Her world moved at half speed as the Brothers followed Marina from the meeting room and back into the hall, leaving Rose alone with Veronica.
“Well?” Veronica said.
Rose looked at her agent, silent.
“Well?” Veronica tried again. “What did you think? Amazing, right?”
Rose could remember almost nothing from the last hour, and only knew it had been that long because the small clock on the corner desk said so. She remembered leaving Marina’s office and then running into the Brothers at the end of the hall. She remembered excitement and bubbling energy, but couldn’t draw a single line between her thoughts or memories. Rose did remember, however, that yes, it was quite amazing.
“Yes,” she said. “It was amazing.”
As Rose spoke to Veronica, her fog slowly lifted. By the time Marina returned to the meeting r
oom — without the Brothers — Rose was giddy, smiling ear to ear and eager to hear the good news she knew would be coming.
Marina beamed, holding her arms wide. “They’re thrilled to be working with you, Rose,” she said. “The Billfold is the Maris Brothers’ next official project. They’ll be announcing it once all the contracts are signed next week. If you can stay a bit longer?”
“Of course, I can stay!” Rose said, excited, hoping Boricio wouldn’t mind.
Rose wanted to explode in excitement, and while she and Veronica talked a lot on the trip back to her hotel, she was saving her best words for Boricio.
She couldn’t wait to share the good news with him. She pictured him in the hotel room, waiting anxiously for her return.
* * * *
CHAPTER 4 — Boricio Wolfe
With Rose finally gone, it was time for Boricio to beat his id into submission.
He had a quiet covenant with himself, set into place after swapping the dead world back for his old and frisky one, after he’d been supposedly fixed by Luca the Boy Wonder.
But Boricio wasn’t really fixed, though he was a bitch and a half better than he had been before, and pigs in a blanket cozier with the demons who’d not bothered to stop wrassling inside him. Finally, Boricio had learned the right way to feed them.

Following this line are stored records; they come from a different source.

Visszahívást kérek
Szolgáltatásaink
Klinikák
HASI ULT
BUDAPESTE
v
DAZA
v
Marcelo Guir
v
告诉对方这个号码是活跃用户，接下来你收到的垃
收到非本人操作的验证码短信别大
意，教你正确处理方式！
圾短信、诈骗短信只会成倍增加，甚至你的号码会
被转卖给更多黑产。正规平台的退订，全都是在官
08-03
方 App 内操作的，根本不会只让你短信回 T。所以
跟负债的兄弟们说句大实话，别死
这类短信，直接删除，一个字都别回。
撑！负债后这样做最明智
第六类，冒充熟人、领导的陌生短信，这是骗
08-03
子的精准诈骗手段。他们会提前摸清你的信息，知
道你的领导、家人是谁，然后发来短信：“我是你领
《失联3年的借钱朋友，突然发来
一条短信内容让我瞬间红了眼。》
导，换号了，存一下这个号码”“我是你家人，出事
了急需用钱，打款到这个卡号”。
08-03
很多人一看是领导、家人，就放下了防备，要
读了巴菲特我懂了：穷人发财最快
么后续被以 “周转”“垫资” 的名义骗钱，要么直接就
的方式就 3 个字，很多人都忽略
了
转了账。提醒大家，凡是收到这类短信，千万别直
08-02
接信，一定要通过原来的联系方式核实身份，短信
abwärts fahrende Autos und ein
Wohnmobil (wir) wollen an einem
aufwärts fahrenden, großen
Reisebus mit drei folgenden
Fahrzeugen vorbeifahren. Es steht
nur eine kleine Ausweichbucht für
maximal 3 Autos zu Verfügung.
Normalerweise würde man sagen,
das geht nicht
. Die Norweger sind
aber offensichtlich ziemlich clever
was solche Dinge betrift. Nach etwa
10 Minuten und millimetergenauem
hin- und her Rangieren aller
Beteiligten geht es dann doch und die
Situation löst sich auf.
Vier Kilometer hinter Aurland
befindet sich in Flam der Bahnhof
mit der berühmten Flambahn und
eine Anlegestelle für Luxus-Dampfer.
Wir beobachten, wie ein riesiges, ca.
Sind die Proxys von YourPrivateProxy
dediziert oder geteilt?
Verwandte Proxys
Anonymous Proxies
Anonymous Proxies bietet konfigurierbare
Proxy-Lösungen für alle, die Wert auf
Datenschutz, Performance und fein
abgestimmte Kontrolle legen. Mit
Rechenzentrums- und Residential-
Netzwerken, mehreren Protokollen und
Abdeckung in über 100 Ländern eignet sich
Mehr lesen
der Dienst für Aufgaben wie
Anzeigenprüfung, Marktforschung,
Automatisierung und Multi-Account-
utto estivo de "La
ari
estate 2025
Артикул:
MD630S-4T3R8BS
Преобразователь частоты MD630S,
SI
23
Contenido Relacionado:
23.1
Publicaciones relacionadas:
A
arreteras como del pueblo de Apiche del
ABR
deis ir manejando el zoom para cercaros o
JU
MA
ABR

Before all the shit that went down with that whole other world, Boricio was indiscriminate with his purging. But not anymore, he’d gone from bomber to sniper.
While Boricio had always been careful enough to never get caught, he was also never worried. Now he was obsessively careful, his purging had to stay invisible.
Fortunately, Boricio had never been prone to the weaknesses of other serial killers. For one, he never kept souvenirs, because mementos were for pussies. What sort of sick fucker kept ornaments to commemorate a purging? You put 100 random motherfuckers in a row, and 99 would agree that Boricio was a sick fucking duck. But Boricio said beer-battered bullshit to that: Sick was keeping shit after a kill.
Nor had Boricio ever stuck to patterns or taunted the authorities with cryptic messages. That bullshit about killers playing cat and mouse with the cops was just an excuse to get handsome actors waving plastic guns in well-lit shadows. Why the fuck anyone would ever want to play games with gumshoes was a fucking whodunit to Boricio. There was a right way to do it: purge, change the mother fucking channel, then return to regularly scheduled programming later.